Problem requirements → Go through the data and retrieve each line that includes the string "pixels".
#### Data supplied ####
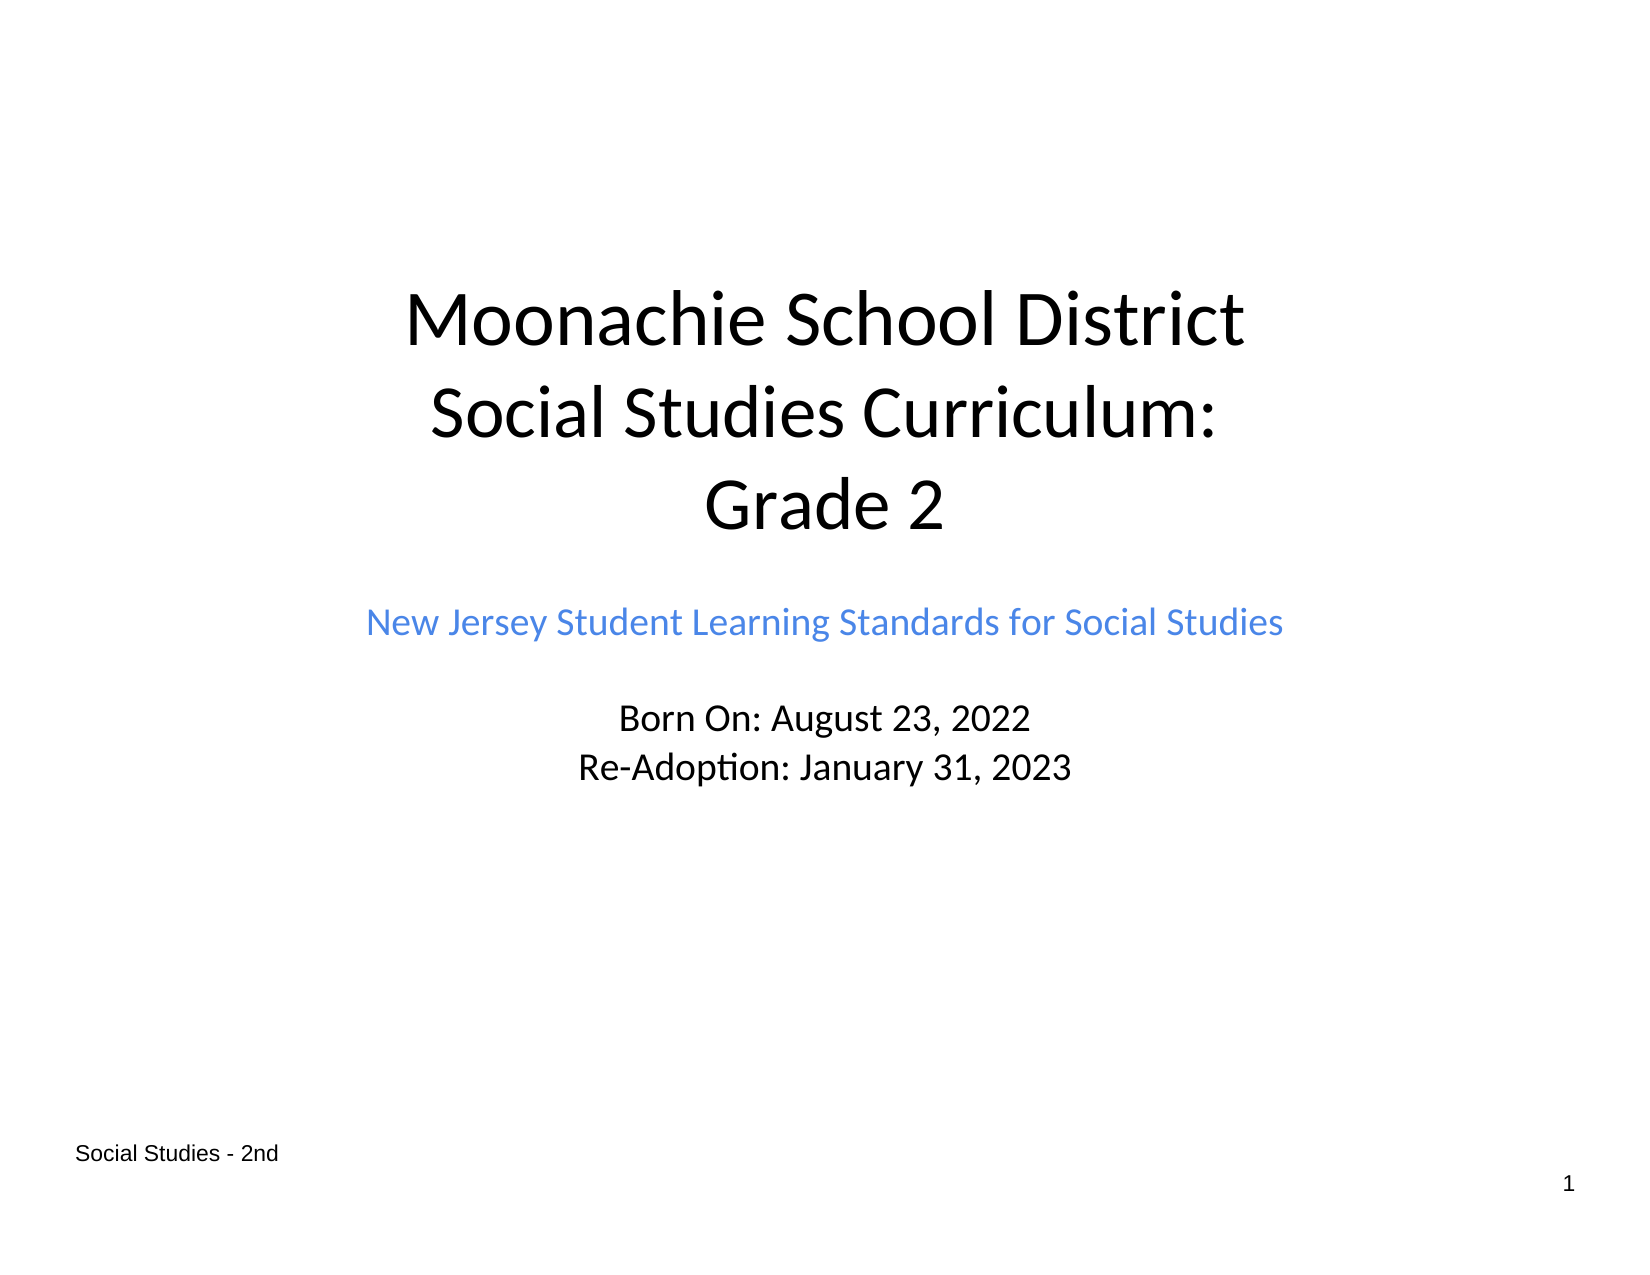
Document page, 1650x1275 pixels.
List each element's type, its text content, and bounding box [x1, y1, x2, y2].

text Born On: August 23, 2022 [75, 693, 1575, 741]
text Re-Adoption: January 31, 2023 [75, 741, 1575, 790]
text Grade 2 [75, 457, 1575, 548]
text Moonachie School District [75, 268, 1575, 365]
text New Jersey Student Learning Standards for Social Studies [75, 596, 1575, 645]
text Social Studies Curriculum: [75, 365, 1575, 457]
####
#### Data supplied ####
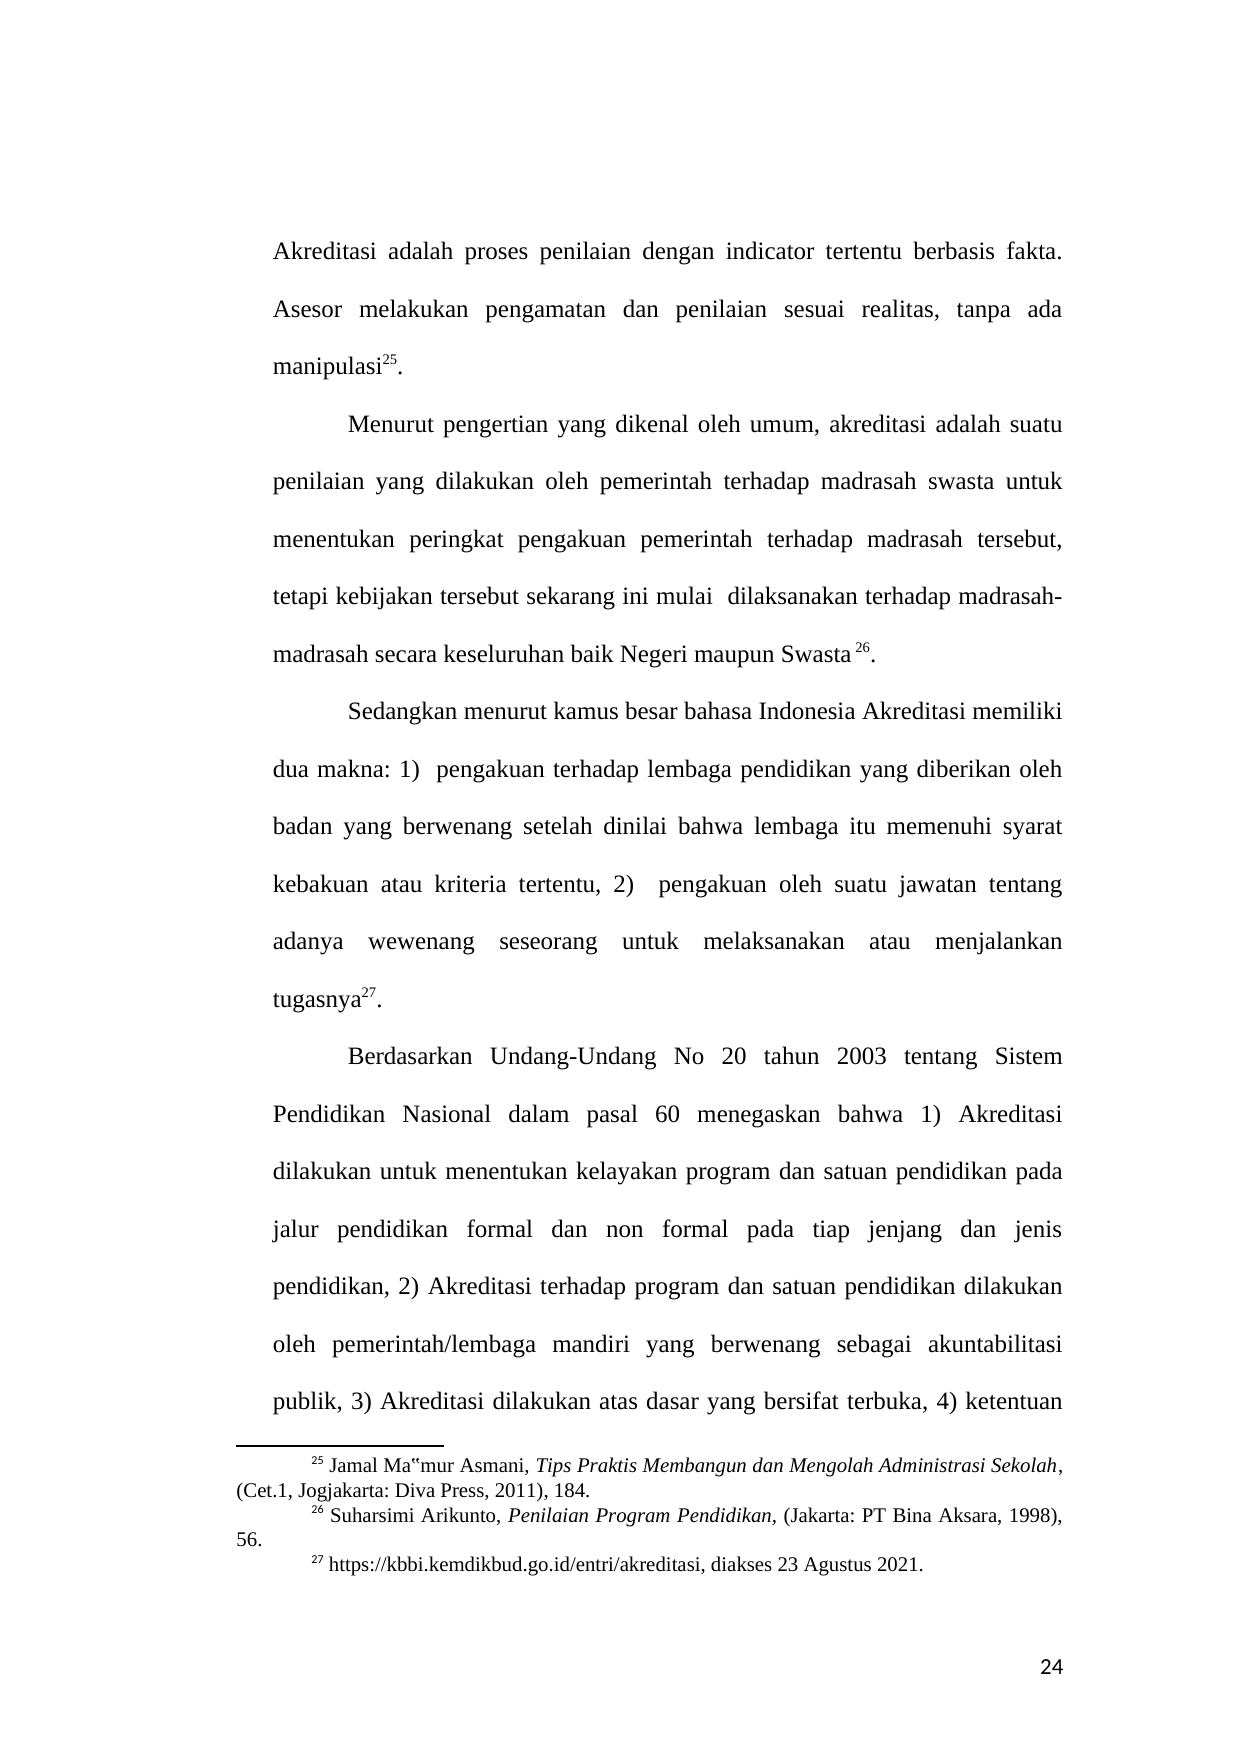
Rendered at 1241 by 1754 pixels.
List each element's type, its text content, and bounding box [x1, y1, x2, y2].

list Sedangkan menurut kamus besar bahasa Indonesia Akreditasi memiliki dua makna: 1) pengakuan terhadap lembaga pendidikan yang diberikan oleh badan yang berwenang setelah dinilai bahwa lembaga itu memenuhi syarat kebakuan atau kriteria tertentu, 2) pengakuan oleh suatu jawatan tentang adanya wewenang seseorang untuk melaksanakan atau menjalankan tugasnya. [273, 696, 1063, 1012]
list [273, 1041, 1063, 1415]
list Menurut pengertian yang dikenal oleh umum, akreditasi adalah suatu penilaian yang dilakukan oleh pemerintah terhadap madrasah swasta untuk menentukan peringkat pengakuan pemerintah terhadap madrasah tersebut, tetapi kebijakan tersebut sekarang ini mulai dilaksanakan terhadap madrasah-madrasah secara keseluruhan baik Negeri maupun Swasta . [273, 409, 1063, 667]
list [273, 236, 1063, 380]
####
Task result →
Document page, 1650x1275 pixels.
Rendered at 1241 by 1754 pixels.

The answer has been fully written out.